There is hunger for bread, thirst for water. Both are necessary for life. But people need more: joy, love, and hope. Valuable things can only be obtained as a gift.
Liturgical readings are available here.
The narration about the Samaritan woman and her encounter with Jesus as the source of living water sheds light on her progress in faith through her encounter with Christ. She does not know first, who Jesus is, calls him a Jew, and is defensive. Gradually she engages in conversation with him, as they debate the question of Messiah and the right place of worship (Jerusalem, or this mountain, i.e. Mount Gerizim, where the Samaritans used to worship). Eventually, she comes to authentic belief in Jesus and other people join her as well. The gospel comments:
- Many of the Samaritans began to believe in him because of the word of the woman who testified.
- Many more began to believe in him because of his word.
- We have heard for ourselves, and we know that this is truly the savior of the world.
Faith of the woman and other people from the village starts by a simple conversation and it gradually grows to become a personal faith, based not just on a testimony of someone else, but on personal experience. The Lenten season provides us with an opportunity to reflect about our faith. While most people receive faith as a gift from parents and all have an immature faith first, it takes time and effort to make this faith really personal. Faith is not just a set of statements to recite. It is mature only when it determines our life-attitudes, choices, and actions.
Jesus in the gospel moves from Judea to Galilee. The gospel comments: he had to pass through Samaria. From the geographical perspective, passing through Samaria was not the only option for Jesus and not even the most prudent one. Apparently, Jesus acts under some constraint. His presence in Samaria is the result of divine necessity. He must move into the world beyond Israel, amongst enemies of his nation. This move of Jesus reflects the experience of the Johannine community (the community behind the gospel of John). These Christians, living at the end of the first century, also made a similar large step. They left the cradle of Judaism and engaged with the pagan world. This move is justified in the action of Jesus who was the first one to do this.

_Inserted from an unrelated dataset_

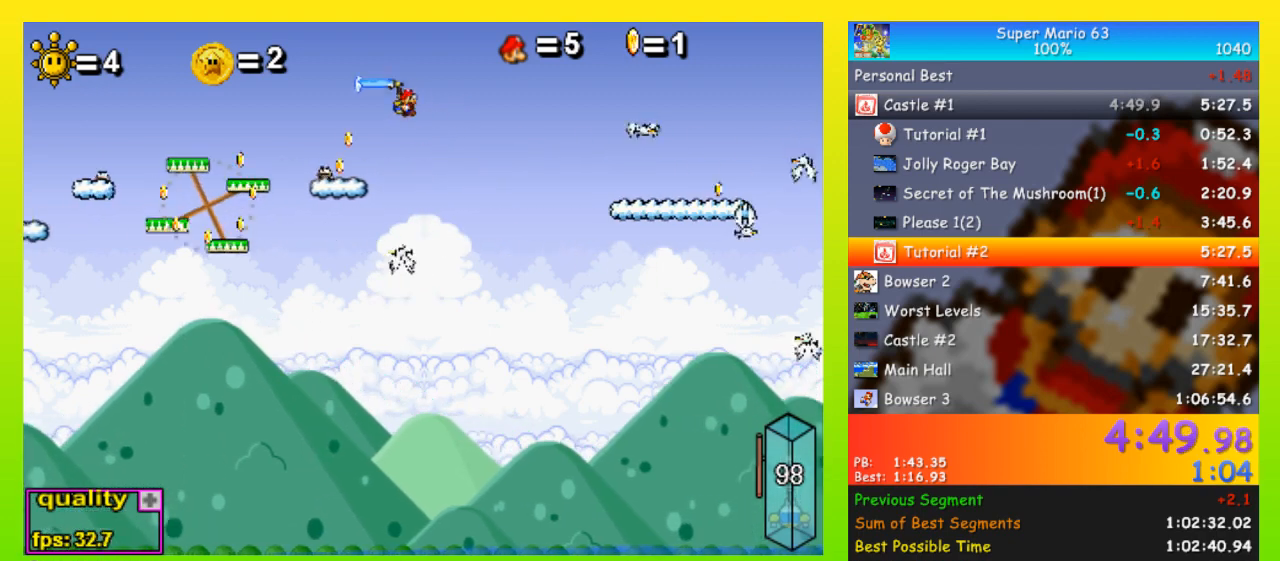
{"keys": ["right", "space", "up"], "events": [[67, "space", "up"], [67, "up", "up"], [467, "space", "down"], [467, "up", "down"]]}
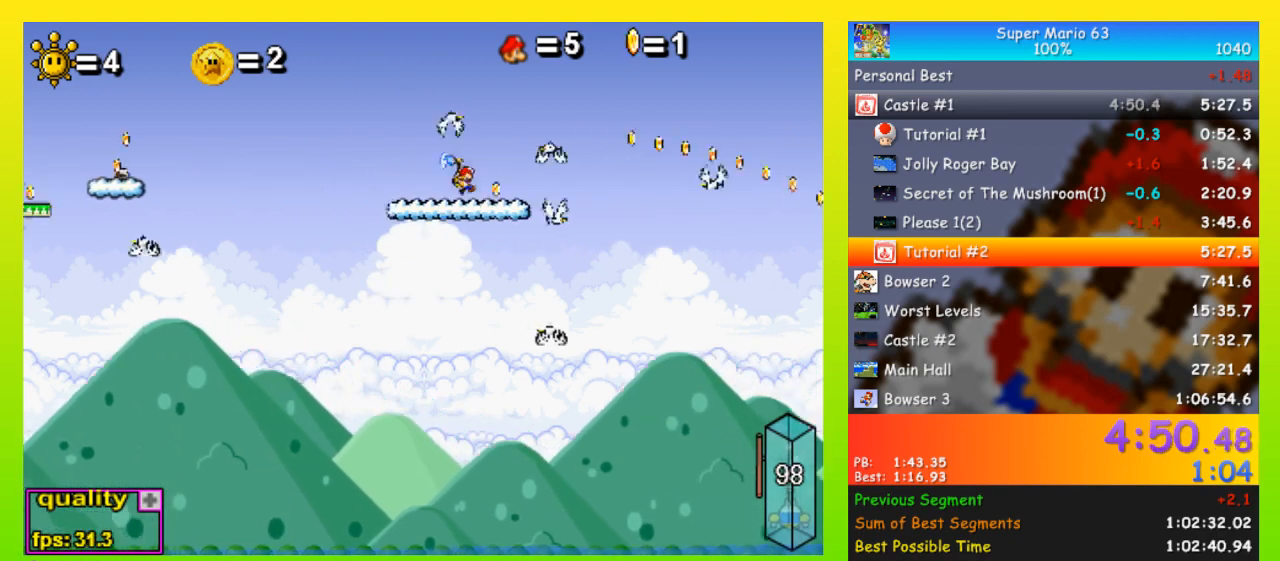
{"keys": ["right", "space", "up"], "events": []}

Such a move beyond the limits of Christianity might bring us outside of our comfort zone, but it also means fulfilling the mission that Christ entrusted to us. The world we live in is not our enemy, but rather a place that needs redemption. The presence of Christians is indispensable in all spheres of human life and in the general society. It is our task to bring Christ to those areas of the world where we live right now. It is our task to be Christ for others.